What can I say I adored this book from the second I opened it, fellow Unicorns didn't fare so well, but I was hooked. I think the fact that I absolutely loved Mark from the first second I met him helped. An Aussie bloke uprooted to live in America he couldn't even get a beer on his 18th birthday - I sympathised, here across the pond we do tend to celebrate 18 in the pubs and clubs, legally adults we're allowed to drink, waiting another three years for that legal pint, torture. I'm not saying being able to drink is the be all and end all, much older and wiser now I cringe at the hangovers of my past, but hey, I enjoyed them at the time (well not so much the hangover but the bits that came before the hangover) but I digress. Yeah I liked Mark, he was 18 but he had attitude - yet we still saw his nice side.

I also loved the more serious Deacon. Usually one or the other main character is who I luuuurve the most, but in MCVA the loving was equal. They were both great.

The whole fraternity thing - well I'm very glad I didn't go to college in America, I love the USA but really? REALLY? This actually happens? OMG. I've obviously read/watched some frat/sorority stuff before but it just seemed so much worse in this book.....however I liked it. God knows what that says about me, I really don't want to analyse it. It also tackled some serious bullying, reactions to which were not at all ideal, but reflective and realistic. If it makes you stop and think about how your interaction could help then good. It did me.

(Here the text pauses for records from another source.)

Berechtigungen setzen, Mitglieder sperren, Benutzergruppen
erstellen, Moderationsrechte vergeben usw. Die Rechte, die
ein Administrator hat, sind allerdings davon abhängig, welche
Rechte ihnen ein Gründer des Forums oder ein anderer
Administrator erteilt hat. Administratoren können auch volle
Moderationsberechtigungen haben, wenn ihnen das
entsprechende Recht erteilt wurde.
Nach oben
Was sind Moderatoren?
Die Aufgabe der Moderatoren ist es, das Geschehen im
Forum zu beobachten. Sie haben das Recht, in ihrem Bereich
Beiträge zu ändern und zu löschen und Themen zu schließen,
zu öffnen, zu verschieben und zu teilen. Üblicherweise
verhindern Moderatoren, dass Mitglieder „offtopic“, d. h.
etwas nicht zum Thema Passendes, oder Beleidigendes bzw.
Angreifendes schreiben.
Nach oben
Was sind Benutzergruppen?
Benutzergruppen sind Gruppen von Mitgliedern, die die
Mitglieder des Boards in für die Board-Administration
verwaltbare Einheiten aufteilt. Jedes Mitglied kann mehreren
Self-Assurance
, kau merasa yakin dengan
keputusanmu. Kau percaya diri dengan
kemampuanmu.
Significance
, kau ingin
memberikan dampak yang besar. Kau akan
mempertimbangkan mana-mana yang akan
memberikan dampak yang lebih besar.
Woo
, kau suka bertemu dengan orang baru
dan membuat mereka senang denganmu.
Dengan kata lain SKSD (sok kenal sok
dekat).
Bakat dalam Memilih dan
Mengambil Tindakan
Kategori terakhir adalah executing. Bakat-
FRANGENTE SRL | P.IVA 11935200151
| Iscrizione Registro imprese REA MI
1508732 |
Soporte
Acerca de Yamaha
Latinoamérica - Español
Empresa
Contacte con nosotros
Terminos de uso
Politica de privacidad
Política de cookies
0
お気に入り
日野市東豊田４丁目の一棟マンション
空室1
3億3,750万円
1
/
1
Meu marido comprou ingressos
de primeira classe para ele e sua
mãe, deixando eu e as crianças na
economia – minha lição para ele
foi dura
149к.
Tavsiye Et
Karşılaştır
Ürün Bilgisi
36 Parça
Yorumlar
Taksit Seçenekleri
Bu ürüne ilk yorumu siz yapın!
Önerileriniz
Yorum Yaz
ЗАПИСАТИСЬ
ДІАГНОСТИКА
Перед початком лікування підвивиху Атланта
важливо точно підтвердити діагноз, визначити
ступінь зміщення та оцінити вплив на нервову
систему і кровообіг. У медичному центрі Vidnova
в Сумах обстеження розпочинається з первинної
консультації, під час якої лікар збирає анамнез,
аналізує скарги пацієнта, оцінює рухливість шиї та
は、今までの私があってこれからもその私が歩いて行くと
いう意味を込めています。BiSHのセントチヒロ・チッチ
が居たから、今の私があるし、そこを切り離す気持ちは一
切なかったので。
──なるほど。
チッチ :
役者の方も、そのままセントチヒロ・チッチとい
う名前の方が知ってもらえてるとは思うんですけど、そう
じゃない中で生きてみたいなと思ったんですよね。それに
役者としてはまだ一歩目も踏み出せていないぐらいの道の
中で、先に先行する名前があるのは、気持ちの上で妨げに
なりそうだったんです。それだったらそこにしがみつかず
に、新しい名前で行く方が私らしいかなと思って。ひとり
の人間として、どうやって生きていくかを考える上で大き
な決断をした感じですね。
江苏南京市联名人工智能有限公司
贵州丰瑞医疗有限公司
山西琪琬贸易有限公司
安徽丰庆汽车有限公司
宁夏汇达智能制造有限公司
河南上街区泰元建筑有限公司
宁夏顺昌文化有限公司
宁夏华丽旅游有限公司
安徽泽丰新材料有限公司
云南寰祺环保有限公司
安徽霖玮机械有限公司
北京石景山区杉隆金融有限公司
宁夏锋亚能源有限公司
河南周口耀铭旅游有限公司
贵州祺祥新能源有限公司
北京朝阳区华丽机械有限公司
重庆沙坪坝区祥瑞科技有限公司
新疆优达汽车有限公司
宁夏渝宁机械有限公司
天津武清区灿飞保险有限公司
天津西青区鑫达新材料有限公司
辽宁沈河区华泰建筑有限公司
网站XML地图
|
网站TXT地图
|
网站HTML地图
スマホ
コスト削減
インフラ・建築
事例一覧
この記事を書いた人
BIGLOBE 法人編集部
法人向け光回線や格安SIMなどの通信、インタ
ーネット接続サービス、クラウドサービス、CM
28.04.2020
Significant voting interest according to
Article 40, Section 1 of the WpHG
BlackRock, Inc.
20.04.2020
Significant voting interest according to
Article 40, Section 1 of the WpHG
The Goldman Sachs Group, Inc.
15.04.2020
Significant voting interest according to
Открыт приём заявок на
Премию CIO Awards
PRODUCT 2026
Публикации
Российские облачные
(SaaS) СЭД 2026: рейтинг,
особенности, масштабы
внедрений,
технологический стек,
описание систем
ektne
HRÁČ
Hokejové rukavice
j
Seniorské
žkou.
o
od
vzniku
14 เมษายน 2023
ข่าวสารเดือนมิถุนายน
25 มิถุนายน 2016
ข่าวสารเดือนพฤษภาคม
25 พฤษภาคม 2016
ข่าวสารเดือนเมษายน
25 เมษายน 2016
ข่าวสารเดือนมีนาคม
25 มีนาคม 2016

So the rooooomance (hey when you read that you have to do it in a sexy, drawn out, teenage girl way), well Deacon and Mark just worked so well together I was completely lost in their story. I don't want to spoiler it but I just loved them as a couple. They needed to be together, the way wasn't always plain sailing, but they got there in the end.

Sometimes when there is a lot of hype about a book it is easy to feel let down by the finished product, expectations can be too high, but in this case, in my opinion, no sirree it was as good as the hype suggested.